AVAILABLE DATA —

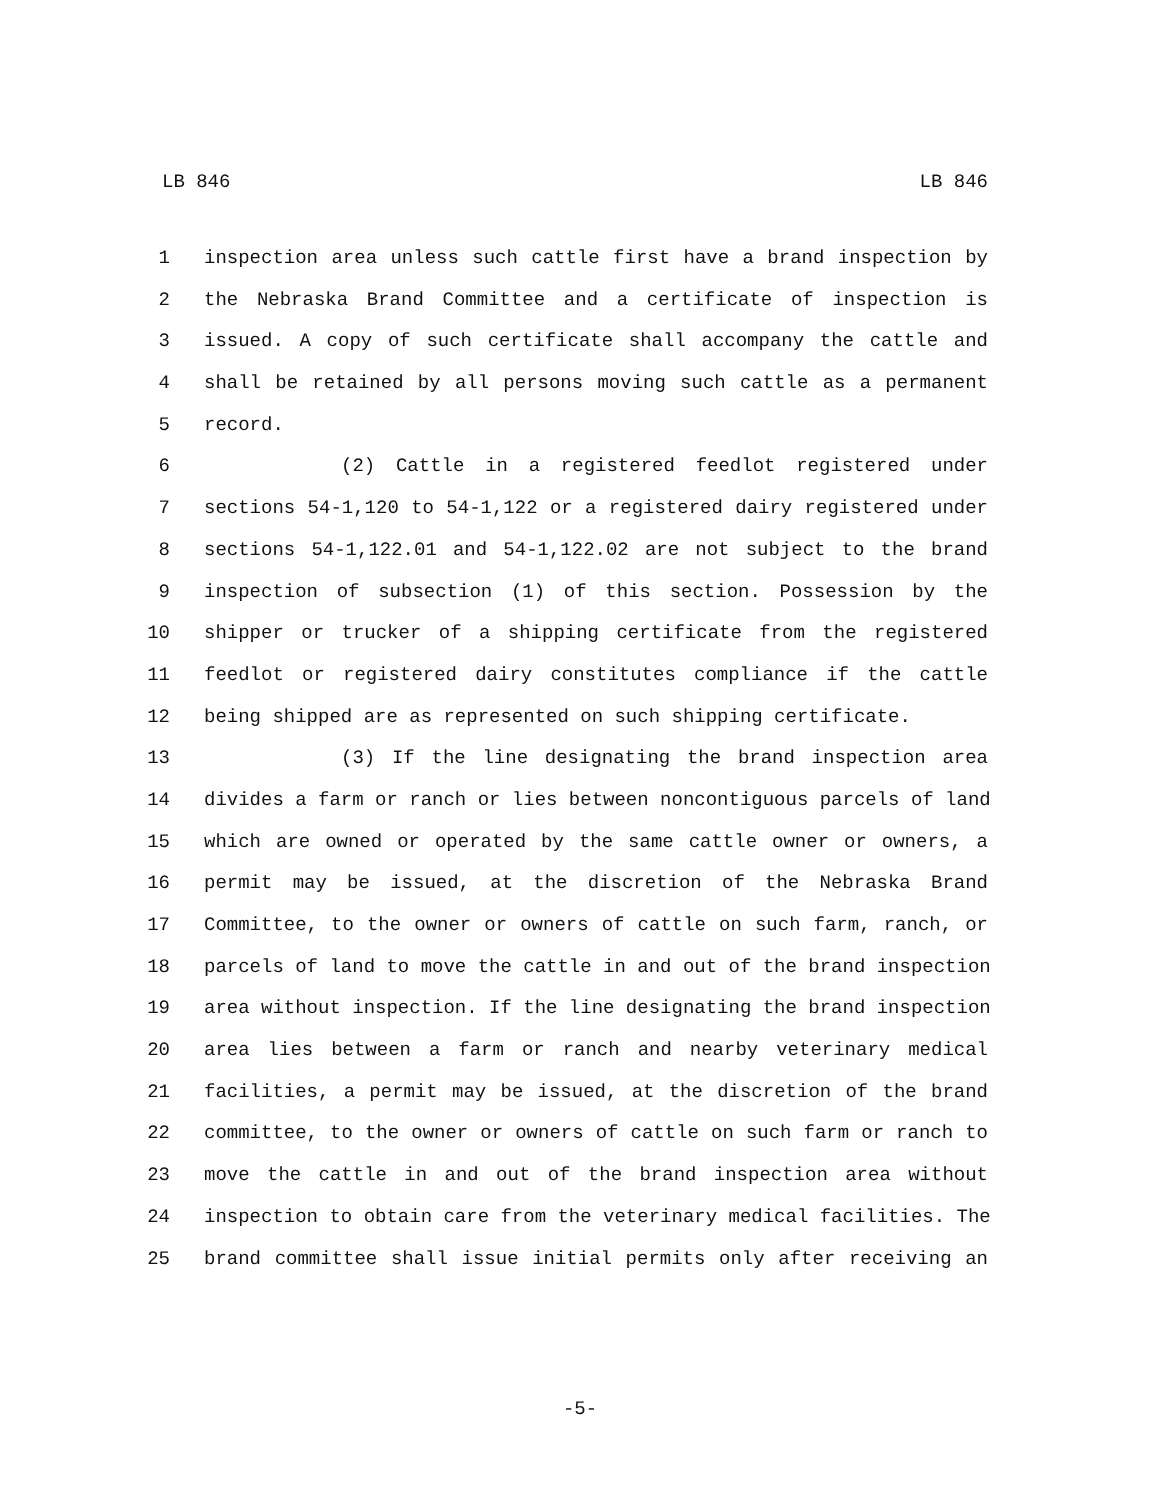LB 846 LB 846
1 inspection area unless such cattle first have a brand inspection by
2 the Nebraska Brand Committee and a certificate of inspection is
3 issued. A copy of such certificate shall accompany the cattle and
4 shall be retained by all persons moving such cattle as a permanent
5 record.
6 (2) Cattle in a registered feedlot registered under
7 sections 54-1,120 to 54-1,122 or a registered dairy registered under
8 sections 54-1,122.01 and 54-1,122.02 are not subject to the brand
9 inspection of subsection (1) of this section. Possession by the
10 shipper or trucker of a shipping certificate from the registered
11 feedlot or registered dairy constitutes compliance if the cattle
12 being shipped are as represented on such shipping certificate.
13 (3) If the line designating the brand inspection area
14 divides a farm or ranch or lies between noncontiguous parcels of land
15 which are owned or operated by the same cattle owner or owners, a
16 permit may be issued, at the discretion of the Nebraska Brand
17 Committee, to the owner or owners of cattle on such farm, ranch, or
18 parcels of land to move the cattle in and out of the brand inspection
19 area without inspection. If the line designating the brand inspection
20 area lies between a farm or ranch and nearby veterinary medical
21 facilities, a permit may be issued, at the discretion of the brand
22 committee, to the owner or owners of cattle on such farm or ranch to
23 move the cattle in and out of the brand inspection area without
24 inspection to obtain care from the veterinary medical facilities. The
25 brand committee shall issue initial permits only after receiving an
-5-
---
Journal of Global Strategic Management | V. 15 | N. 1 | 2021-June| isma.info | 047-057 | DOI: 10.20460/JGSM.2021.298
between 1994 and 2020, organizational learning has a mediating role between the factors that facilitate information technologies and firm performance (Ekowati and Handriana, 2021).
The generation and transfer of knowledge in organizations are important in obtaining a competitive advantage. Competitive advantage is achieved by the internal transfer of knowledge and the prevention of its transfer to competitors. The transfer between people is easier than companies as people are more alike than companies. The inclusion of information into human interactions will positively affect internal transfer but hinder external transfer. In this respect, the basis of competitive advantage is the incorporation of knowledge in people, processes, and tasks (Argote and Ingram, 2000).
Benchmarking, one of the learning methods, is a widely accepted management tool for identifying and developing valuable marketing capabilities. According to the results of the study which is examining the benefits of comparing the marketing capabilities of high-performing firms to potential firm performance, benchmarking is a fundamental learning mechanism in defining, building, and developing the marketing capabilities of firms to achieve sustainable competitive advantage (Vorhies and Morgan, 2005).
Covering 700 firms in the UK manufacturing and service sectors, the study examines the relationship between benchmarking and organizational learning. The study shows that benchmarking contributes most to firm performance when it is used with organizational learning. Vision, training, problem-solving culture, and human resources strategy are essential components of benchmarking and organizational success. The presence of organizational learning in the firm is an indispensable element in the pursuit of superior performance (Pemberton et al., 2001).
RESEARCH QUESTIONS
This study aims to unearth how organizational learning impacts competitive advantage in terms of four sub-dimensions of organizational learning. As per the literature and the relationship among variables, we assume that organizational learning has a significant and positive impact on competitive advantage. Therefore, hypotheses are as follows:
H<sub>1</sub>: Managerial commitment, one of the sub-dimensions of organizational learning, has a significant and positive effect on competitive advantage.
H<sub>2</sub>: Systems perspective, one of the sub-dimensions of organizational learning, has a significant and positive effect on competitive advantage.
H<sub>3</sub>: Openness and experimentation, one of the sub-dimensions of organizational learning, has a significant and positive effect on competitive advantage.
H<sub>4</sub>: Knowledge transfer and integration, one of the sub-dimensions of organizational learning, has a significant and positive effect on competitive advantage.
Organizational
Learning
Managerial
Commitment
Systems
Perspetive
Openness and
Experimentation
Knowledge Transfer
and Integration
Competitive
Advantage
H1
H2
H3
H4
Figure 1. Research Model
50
---
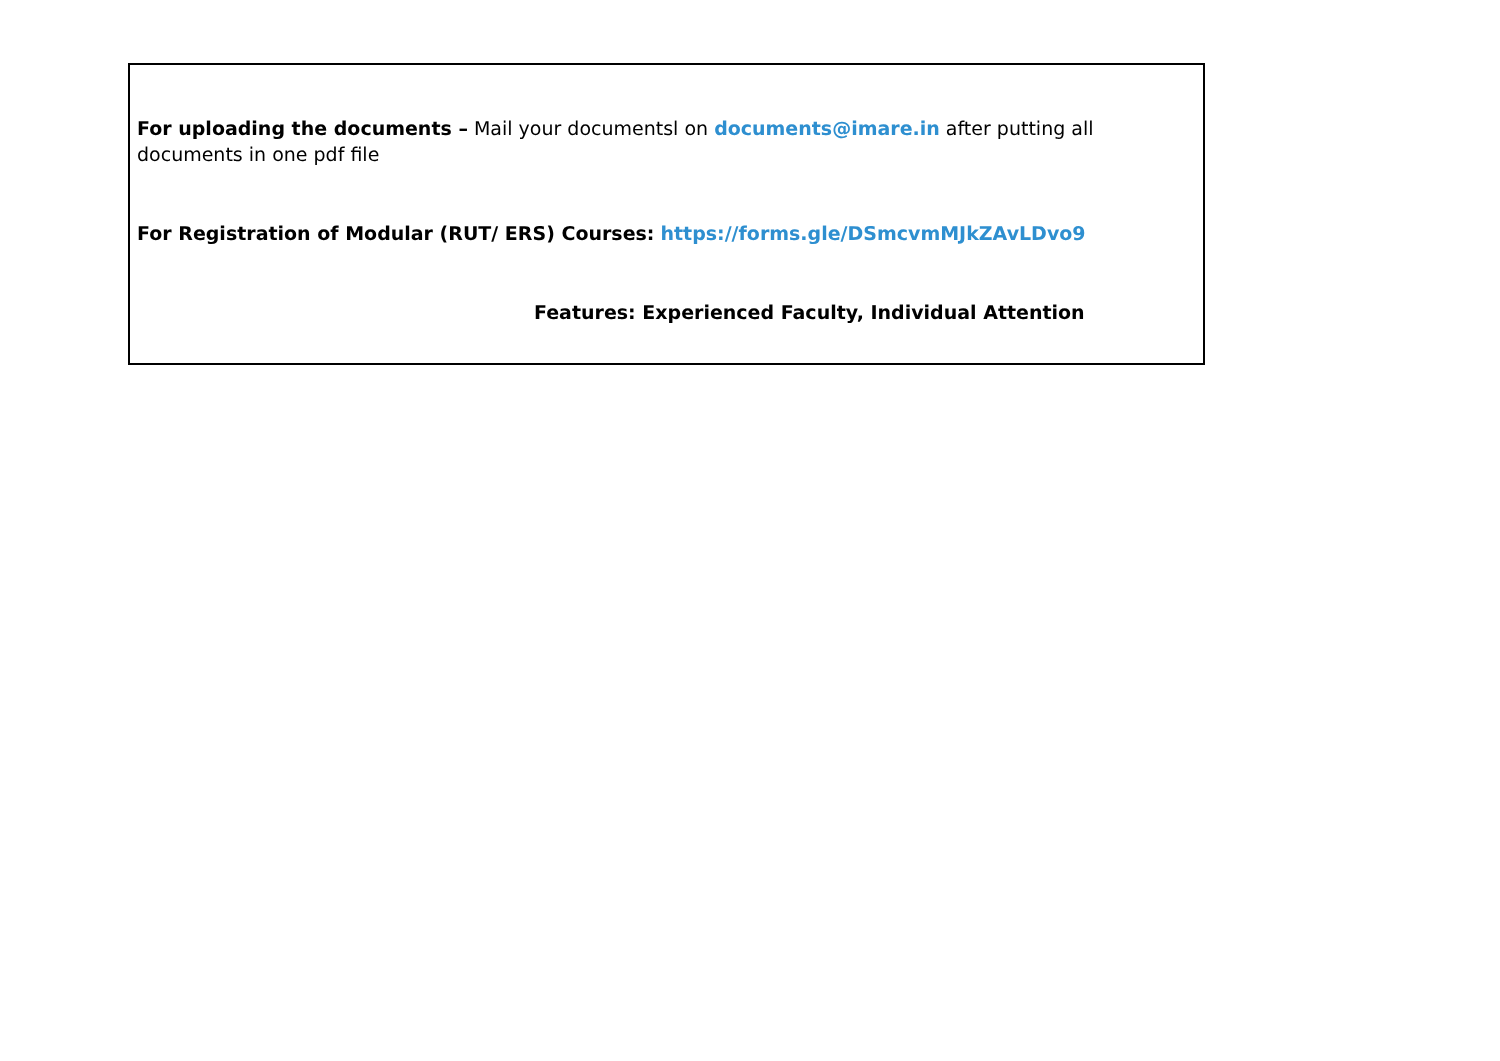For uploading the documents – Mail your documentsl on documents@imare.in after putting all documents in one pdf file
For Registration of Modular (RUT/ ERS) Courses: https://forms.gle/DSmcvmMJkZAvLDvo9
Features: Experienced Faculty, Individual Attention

HOW TO COMPLETE THIS TASK —
Please give back exactly the lines of the listing above that run from the one containing "14 divides a" through the one containing "17 Committee, to", and only those.

OUTPUT FOR THIS EXERCISE —
14 divides a farm or ranch or lies between noncontiguous parcels of land
15 which are owned or operated by the same cattle owner or owners, a
16 permit may be issued, at the discretion of the Nebraska Brand
17 Committee, to the owner or owners of cattle on such farm, ranch, or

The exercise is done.